Nathan makes tea weirdly. First, he squeezes a slice of lemon into a mug and picks out the pips. Then, he adds honey and pours in the boiling water. He grabs a spoon, mixes the lemon and honey with the hot water, and finally adds a tea bag. He does this so all the flavors are perfectly infused with each other. I think it takes too much effort when I’m making tea myself. Nathan will do this at 5am or at 3pm, after a big party or in the middle of a busy workday. Whatever time or state he’s in, Nathan makes me tea. It’s one of his ways of showing me love.

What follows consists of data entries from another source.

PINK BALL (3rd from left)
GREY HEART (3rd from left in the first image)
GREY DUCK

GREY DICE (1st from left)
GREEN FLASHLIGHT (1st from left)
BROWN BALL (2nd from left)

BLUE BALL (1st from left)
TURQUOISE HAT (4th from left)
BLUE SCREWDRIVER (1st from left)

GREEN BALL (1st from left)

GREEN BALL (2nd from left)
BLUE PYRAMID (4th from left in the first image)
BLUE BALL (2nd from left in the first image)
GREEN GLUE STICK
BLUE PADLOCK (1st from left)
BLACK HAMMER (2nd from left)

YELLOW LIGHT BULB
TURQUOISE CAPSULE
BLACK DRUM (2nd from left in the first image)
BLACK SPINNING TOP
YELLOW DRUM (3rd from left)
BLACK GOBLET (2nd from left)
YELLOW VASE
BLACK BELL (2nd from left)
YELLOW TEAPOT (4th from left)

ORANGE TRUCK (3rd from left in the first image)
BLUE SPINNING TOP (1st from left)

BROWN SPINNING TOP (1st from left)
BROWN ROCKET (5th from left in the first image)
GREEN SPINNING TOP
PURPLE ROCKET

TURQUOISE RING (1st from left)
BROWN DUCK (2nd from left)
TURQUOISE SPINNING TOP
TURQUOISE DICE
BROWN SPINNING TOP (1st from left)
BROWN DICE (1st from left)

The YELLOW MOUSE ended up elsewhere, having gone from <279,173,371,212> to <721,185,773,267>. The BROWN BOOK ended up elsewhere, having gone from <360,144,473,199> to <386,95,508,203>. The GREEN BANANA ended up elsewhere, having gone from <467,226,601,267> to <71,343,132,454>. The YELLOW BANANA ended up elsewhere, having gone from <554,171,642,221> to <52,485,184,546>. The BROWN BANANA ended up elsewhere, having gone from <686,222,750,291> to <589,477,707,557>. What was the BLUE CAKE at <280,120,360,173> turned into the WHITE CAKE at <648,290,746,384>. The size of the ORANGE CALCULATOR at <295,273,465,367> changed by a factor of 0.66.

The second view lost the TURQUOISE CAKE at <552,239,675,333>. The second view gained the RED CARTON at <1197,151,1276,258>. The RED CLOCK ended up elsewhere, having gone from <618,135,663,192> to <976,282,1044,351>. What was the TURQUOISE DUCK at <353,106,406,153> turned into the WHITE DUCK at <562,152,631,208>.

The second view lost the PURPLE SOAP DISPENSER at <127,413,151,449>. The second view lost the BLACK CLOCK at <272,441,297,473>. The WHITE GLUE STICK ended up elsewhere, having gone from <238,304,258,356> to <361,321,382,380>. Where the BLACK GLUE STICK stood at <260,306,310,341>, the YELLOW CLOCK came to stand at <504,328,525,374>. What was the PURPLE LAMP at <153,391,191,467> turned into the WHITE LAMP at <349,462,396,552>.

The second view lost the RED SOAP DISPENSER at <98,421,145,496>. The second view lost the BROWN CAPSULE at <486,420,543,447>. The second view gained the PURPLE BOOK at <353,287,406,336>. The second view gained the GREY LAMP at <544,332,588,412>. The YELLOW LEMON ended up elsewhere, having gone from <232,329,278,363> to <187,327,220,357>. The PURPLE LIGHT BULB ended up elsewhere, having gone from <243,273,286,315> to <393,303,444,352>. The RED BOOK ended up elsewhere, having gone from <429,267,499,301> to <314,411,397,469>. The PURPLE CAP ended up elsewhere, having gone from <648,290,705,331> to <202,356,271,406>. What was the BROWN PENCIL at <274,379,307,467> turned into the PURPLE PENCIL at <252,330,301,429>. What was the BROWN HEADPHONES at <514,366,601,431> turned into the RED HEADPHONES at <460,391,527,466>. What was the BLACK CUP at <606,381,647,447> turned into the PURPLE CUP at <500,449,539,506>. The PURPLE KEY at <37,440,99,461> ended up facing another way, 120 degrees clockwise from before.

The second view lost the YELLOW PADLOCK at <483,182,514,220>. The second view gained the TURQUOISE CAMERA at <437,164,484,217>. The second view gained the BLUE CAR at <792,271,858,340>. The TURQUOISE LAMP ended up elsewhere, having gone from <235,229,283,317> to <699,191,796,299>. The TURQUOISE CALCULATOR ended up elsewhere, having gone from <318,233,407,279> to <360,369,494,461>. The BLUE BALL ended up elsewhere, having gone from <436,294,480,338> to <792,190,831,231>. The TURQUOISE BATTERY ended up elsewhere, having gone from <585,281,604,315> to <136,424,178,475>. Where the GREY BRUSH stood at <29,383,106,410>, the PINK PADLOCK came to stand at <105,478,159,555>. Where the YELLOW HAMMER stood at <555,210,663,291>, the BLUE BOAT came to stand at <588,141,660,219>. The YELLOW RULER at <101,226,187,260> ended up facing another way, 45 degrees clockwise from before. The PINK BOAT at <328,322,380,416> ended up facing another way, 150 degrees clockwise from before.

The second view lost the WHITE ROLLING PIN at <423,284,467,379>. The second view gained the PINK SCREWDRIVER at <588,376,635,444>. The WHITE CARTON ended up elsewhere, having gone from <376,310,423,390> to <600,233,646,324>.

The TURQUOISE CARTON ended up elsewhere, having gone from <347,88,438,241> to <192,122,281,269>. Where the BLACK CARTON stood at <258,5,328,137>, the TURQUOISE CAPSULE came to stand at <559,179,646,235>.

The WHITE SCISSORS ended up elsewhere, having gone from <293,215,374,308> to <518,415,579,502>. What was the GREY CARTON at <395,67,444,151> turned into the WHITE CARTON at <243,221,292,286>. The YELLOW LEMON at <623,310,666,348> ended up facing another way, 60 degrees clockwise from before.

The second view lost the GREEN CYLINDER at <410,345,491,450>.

He does other things in weird ways too. He's a weird guy, actually. He washes his socks balled up. He thinks they won't get lost like that. I think they won't get clean like that. That's a conversation we've stopped having after almost five years together. Nathan also doesn't like taking long plane rides if we're only going to stay a week or two. He thinks it's a waste of a plane ride. I disagree. I think a plane ride is always worth it. Nathan takes 45 minute showers and sometimes sleeps in until 4pm. When he's mad, he cleans the house, scrubbing the counters and sink, throwing out the trash and even doing laundry. Sometimes, I try to get him mad so he does my chores. He doesn’t realize it, but it works every time.
The weirdest thing about Nathan though is he won't tell me why he loves me. Whenever I ask him, he always says, what kind of question is that? I just love you. I press him, but why? What do you like about me? He won’t tell me. He just repeats I love you.
I remember the first time we met. I checked into my hostel and gave him a hug hello. We started walking to a nearby cafe. Halfway down the block, I stopped him and said, can we hug again? That wasn’t a good first hug. So we hugged again. He thought it was the weirdest thing in the world. He’s told me many times since then that was the moment he fell in love with me.
Whenever I tell Nathan that I need a break from the world, we both know that I'm not talking about him. He never takes my energy. I've never met anyone else in the world who doesn't take any of my energy. I could spend 24 hours a day with him, gosh darn it…our first apartment was 96 sq ft and we lived there for 8 months! He never took my energy. We never got tired of each other. Now that's weird.
I've always wanted to write a story about him. I wanted words to flow about our love, to talk about how we met and why we're still together. I never could, because there’s so little drama to recount. All my stories revolve around waves of emotion. Moments too intense for everyday living. With Nathan, it's peaceful. It's a little weird how peaceful it is. I've thought about it for months. How do I write about someone who's just so here. It's like writing about my right hand or about my left leg, or writing about my hair. Nathan’s a part of me that's there and I can't live without. But unless I cut off my right hand, I wouldn't feel drama with it. You know what I mean?
I remember after our first date, I went back to the hostel. I laid down in bed. It was about four in the morning. I was tired. I put my head down on the pillow and thought, I'm so calm. I texted my mother “I had a great night, good conversation, exactly what I was looking for” and fell asleep. I didn’t know that was the last day I’d ever search for someone. I had never met a guy that I was so calm around. I wasn't scared, I wasn't excited. I was just calm. That was so weird.
We've had our stories together. We've had our moments. We're human. We're like other couples. But we're also not just like other couples. Our love is weird in a way that it's our love. I know these words will do nothing to convince anyone else. They're just an expression of our state of being. My state of being with him. But I promise you, this weird kind of love is the best kind of love there is. Even if Nathan washes his socks balled up.
This made me smile at this beautiful expression of your relationship with him. This essay speaks so much, with so few words about the cherished love you have together.
I think this is my favorite piece of writing of yours ever. I am awash with its quiet joy. What a beautiful precious thing you have. Thank you for sharing it Yehudis.